I have been trouble figuring out the difference between "narrative" and "discourse". For example, if I want to talk about the bias in the media, which one should I use?

"This book offers you instruments to see through the biased media discourse/narrative and unravel the intricacies of the construction of that narrative/discourse"

Neither?

Thank you, everybody!
 
  • owlman5

    Senior Member
    English-US
    Both words seem possible to me, but I prefer "narrative". I associate "discourse" with conversation and essays. I don't typically think of "discourse" when I think about news stories.
     

    Gabriel Malheiros

    Senior Member
    Portuguese - Brazil
    I assume you know what a narrative is, what caused difficulties with discourse - WordReference.com Dictionary of English

    I recite a narrative, we have a discourse.
    A discourse is a discussion, a narrative is a story.
    Both words seem possible to me, but I prefer "narrative". I associate "discourse" with conversation and essays. I don't typically think of "discourse" when I think about news stories.
    So both of you would say ""This book offers you instruments to see through the biased media narrative and unravel the intricacies of the construction of that narrative."?
     

    owlman5

    Senior Member
    English-US
    So both of you would say ""This book offers you instruments to see through the biased media narrative and unravel the intricacies of the construction of that narrative."?
    That's your sentence, of course, and I'd probably come up with something else if I wanted to express those ideas. But I approve of the word "narrative" in that sentence.
     

    Gabriel Malheiros

    Senior Member
    Portuguese - Brazil
    That's your sentence, of course, and I'd probably come up with something else if I wanted to express those ideas. But I approve of the word "narrative" in that sentence.
    Owlman5, what do you mean by "that's your sentence"? Do you find it odd? Would you say something else?
     

    owlman5

    Senior Member
    English-US
    No. There's no need to be paranoid, GM. I'm perfectly capable of thinking for myself, so I come up with my own sentences when I need to write something. That's what every individual does. Right?
     

    Vovan

    Senior Member
    Russian
    Gabriel, your choice depends on what the book is trying to unravel in the first place: the structure of the monologue (e.g. the logic used) or the structure of the dialogue (e.g. authoritative opinions that change common people's opinions; foreign influences on the subject).

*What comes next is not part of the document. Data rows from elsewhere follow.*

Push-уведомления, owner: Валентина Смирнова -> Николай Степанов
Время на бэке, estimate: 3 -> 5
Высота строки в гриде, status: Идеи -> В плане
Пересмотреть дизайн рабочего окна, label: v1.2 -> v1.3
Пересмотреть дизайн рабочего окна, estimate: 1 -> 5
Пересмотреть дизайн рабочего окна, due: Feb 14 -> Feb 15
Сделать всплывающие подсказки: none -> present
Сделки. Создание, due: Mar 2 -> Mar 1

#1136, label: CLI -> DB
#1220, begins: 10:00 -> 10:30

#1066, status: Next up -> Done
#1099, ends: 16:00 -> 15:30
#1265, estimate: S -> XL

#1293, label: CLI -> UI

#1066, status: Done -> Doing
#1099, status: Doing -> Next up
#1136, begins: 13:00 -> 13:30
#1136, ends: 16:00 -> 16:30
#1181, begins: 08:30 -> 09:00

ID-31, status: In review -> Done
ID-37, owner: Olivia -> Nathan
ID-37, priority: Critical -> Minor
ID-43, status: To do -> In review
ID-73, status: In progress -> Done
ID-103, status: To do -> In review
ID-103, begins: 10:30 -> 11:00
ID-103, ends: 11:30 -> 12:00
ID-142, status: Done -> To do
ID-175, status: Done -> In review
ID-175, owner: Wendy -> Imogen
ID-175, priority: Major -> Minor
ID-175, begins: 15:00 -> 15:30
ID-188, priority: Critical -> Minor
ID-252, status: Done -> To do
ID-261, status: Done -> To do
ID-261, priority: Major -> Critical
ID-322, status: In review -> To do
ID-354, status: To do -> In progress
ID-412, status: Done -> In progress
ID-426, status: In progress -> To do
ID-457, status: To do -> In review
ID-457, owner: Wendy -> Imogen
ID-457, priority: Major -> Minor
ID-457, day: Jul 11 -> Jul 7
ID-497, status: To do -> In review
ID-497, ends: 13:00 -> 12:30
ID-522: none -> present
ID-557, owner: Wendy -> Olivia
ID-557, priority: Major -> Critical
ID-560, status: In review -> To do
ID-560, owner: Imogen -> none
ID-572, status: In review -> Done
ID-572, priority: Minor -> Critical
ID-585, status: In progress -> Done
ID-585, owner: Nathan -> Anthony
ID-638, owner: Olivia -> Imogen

    I agree with Paul's definitions:
    A discourse is a discussion, a narrative is a story.
     

    velisarius

    Senior Member
    British English (Sussex)
    "Discourse" is used nowadays to refer to any spoken or written communication, while "narrative" tells a story. I would be happy to see "discourse" in the OP's sentence. (Well...maybe not happy, but I think the word can be used to talk about the stuff the media puts out, "the dissemination of information".)

    If it's a question of media bias, I think probably "discourse" is the more general word and would cover just about anything broadcast or printed by the media.
     

    owlman5

    Senior Member
    English-US
    You make a good case for "discourse", velisarius. A large part of the news over here is devoted to people responding to some host's questions, disagreeing with each other, and trying to dominate the conversation. I must admit that "narrative" doesn't convey this meaning at all.
     

    Gabriel Malheiros

    Senior Member
    Portuguese - Brazil
    "Discourse" is used nowadays to refer to any spoken or written communication, while "narrative" tells a story. I would be happy to see "discourse" in the OP's sentence. (Well...maybe not happy, but I think the word can be used to talk about the stuff the media puts out, "the dissemination of information".)

    If it's a question of media bias, I think probably "discourse" is the more general word and would cover just about anything broadcast or printed by the media.
    You make a good case for "discourse", velisarius. A large part of the news over here is devoted to people responding to some host's questions, disagreeing with each other, and trying to dominate the conversation. I must admit that "narrative" doesn't convey this meaning at all.
    But if by saying "media discourse/narrative" I am referring to this information just as I refer to any other sort of thing that is promoted by some kind of group or sector of society? Like : the marxist narrative/discourse, the liberal narrative/discourse, the companies' discourse/narrative? I mean, a particular way of seeing and describing the facts and putting across your message.
     

    owlman5

    Senior Member
    English-US
    I am referring to this information just as I refer to any other sort of thing that is promoted by some kind of group or sector of society? Like : the marxist narrative/discourse, the liberal narrative/discourse, the companies' discourse/narrative? I mean, a particular way of seeing and describing the facts and putting across your message.
    Either word seems possible with that particular meaning. If some group has a particular message that it wants others to accept, I would choose "narrative". To me, "narrative" does a better job of expressing "an official position/story about something". "Discourse" does a better job of expressing the idea "a conversation/discussion about something."
     

    natkretep

    Moderato con anima (English Only)
    English (Singapore/UK), basic Chinese
    I'm whether there's a reference to a more technical use in narrative studies.

    Seymour Chatman (1928-2015) the American critic made the distinction between story and discourse. Story is to do with what happened, and discourse with how the story is told. A narrative has these two components then: story and discourse.

    See Discourse01 (Freiburg University).

    An analysis on the discourse answers questions such as
    What is the narrative situation? Whose point of view is presented? Which narrative modes are employed? How are the thoughts of characters transmitted?